Transcribed page text:
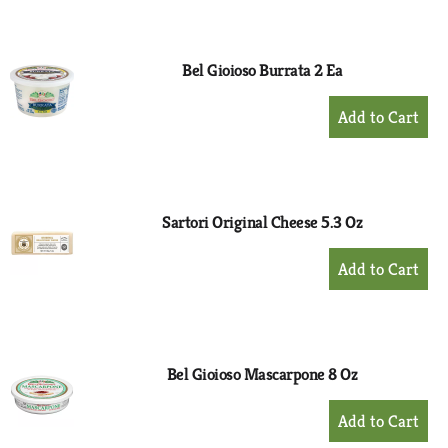
to
Cart
Bel Gioioso Burrata 2 Ea
+
Add
to
Cart
Sartori Original Cheese 5.3 Oz
+
Add
to
Cart
Bel Gioioso Mascarpone 8 Oz
+
Add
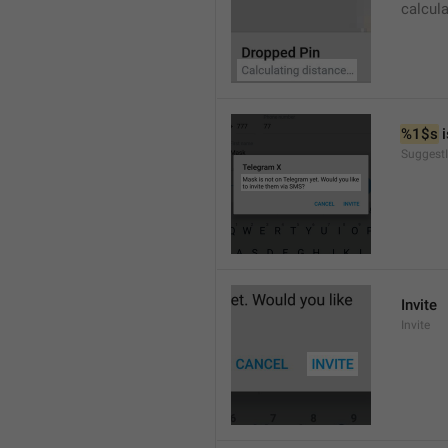
calcul
%1$s
 
SuggestI
Invite
Invite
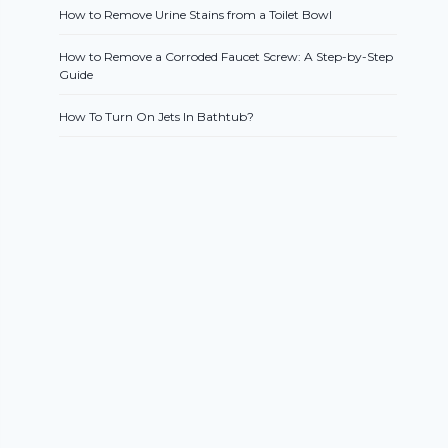
How to Remove Urine Stains from a Toilet Bowl
How to Remove a Corroded Faucet Screw: A Step-by-Step
Guide
How To Turn On Jets In Bathtub?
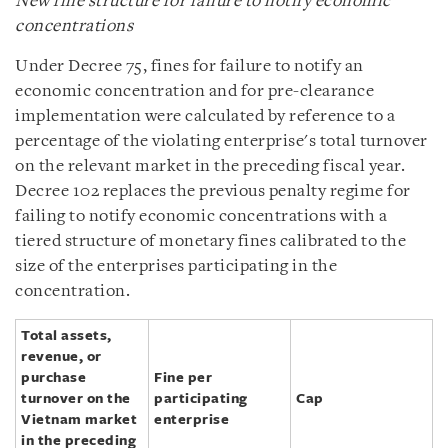
New fine structure for failure to notify economic
concentrations
Under Decree 75, fines for failure to notify an
economic concentration and for pre-clearance
implementation were calculated by reference to a
percentage of the violating enterprise's total turnover
on the relevant market in the preceding fiscal year.
Decree 102 replaces the previous penalty regime for
failing to notify economic concentrations with a
tiered structure of monetary fines calibrated to the
size of the enterprises participating in the
concentration.
Total assets,
revenue, or
purchase
Fine per
turnover on the
participating
Cap
Vietnam market
enterprise
in the preceding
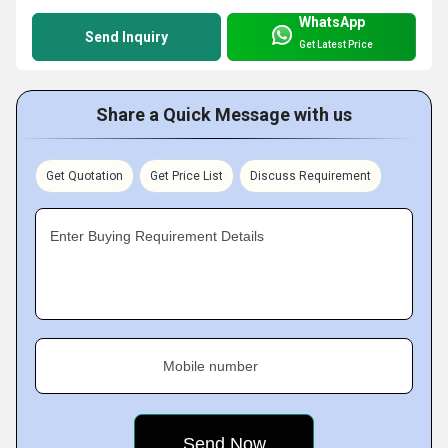
WhatsApp
Send Inquiry
Get Latest Price
Share a Quick Message with us
Get Quotation
Get Price List
Discuss Requirement
Enter Buying Requirement Details
Mobile number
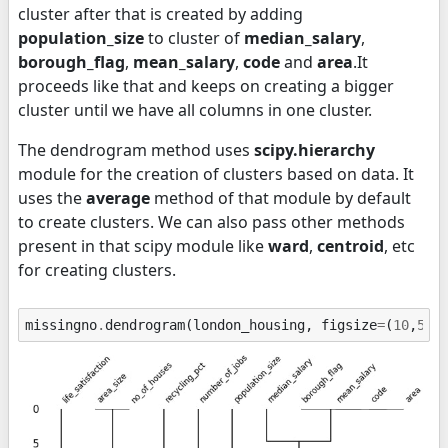
cluster after that is created by adding
population_size
to cluster of
median_salary
,
borough_flag
,
mean_salary
,
code
and
area
.It
proceeds like that and keeps on creating a bigger
cluster until we have all columns in one cluster.
The dendrogram method uses
scipy.hierarchy
module for the creation of clusters based on data. It
uses the
average
method of that module by default
to create clusters. We can also pass other methods
present in that scipy module like
ward
,
centroid
, etc
for creating clusters.
missingno
.
dendrogram
(
london_housing
,
figsize
=
(
10
,
5
),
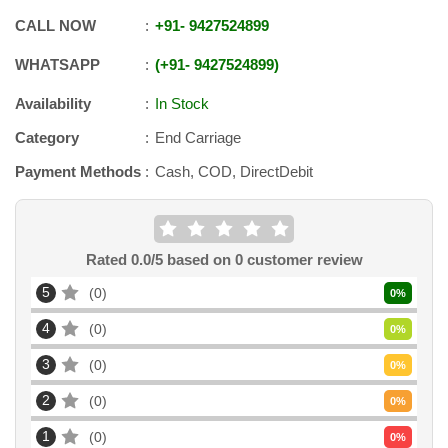
CALL NOW
+91
-
9427524899
WHATSAPP
+91
-
9427524899
Availability
In Stock
Category
End Carriage
Payment Methods
Cash, COD, DirectDebit
Rated
0.0
/5 based on
0
customer review
5
0
0
%
4
0
0
%
3
0
0
%
2
0
0
%
1
0
0
%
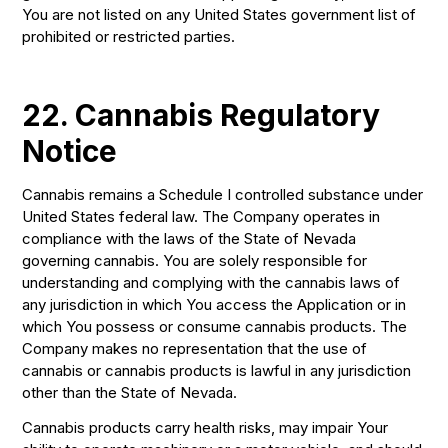
You are not listed on any United States government list of
prohibited or restricted parties.
22. Cannabis Regulatory
Notice
Cannabis remains a Schedule I controlled substance under
United States federal law. The Company operates in
compliance with the laws of the State of Nevada
governing cannabis. You are solely responsible for
understanding and complying with the cannabis laws of
any jurisdiction in which You access the Application or in
which You possess or consume cannabis products. The
Company makes no representation that the use of
cannabis or cannabis products is lawful in any jurisdiction
other than the State of Nevada.
Cannabis products carry health risks, may impair Your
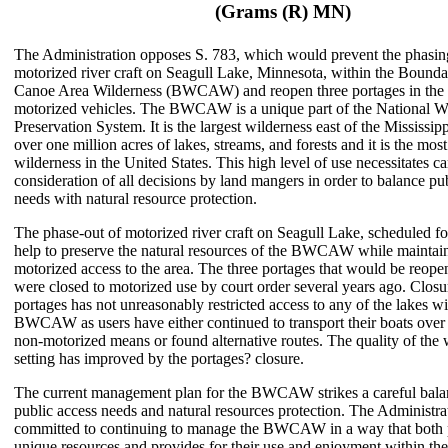
(Grams (R) MN)
The Administration opposes S. 783, which would prevent the phasin
motorized river craft on Seagull Lake, Minnesota, within the Bound
Canoe Area Wilderness (BWCAW) and reopen three portages in the a
motorized vehicles. The BWCAW is a unique part of the National W
Preservation System. It is the largest wilderness east of the Mississipp
over one million acres of lakes, streams, and forests and it is the mos
wilderness in the United States. This high level of use necessitates ca
consideration of all decisions by land mangers in order to balance pu
needs with natural resource protection.
The phase-out of motorized river craft on Seagull Lake, scheduled f
help to preserve the natural resources of the BWCAW while maintai
motorized access to the area. The three portages that would be reop
were closed to motorized use by court order several years ago. Closu
portages has not unreasonably restricted access to any of the lakes wi
BWCAW as users have either continued to transport their boats over 
non-motorized means or found alternative routes. The quality of the 
setting has improved by the portages? closure.
The current management plan for the BWCAW strikes a careful bal
public access needs and natural resources protection. The Administrat
committed to continuing to manage the BWCAW in a way that both pr
unique resources and provides for their use and enjoyment within the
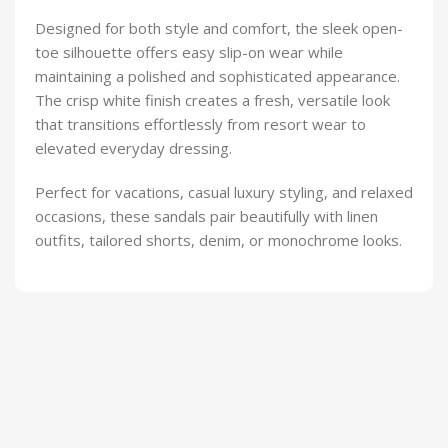
Designed for both style and comfort, the sleek open-
toe silhouette offers easy slip-on wear while
maintaining a polished and sophisticated appearance.
The crisp white finish creates a fresh, versatile look
that transitions effortlessly from resort wear to
elevated everyday dressing.
Perfect for vacations, casual luxury styling, and relaxed
occasions, these sandals pair beautifully with linen
outfits, tailored shorts, denim, or monochrome looks.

● **WHAT THE EXERCISE ASKS**: Revise the material from its beginning through the line containing "How To Turn On Jets In Bathtub?", swapping "Cart" for "Basket" and leaving everything else unchanged. Omit the pictures from your answer.

● **ANSWER FOR THIS EXERCISE**:
to
Basket
Bel Gioioso Burrata 2 Ea
+
Add
to
Basket
Sartori Original Cheese 5.3 Oz
+
Add
to
Basket
Bel Gioioso Mascarpone 8 Oz
+
Add
calcul
%1$s
 
SuggestI
Invite
Invite
How to Remove Urine Stains from a Toilet Bowl
How to Remove a Corroded Faucet Screw: A Step-by-Step
Guide
How To Turn On Jets In Bathtub?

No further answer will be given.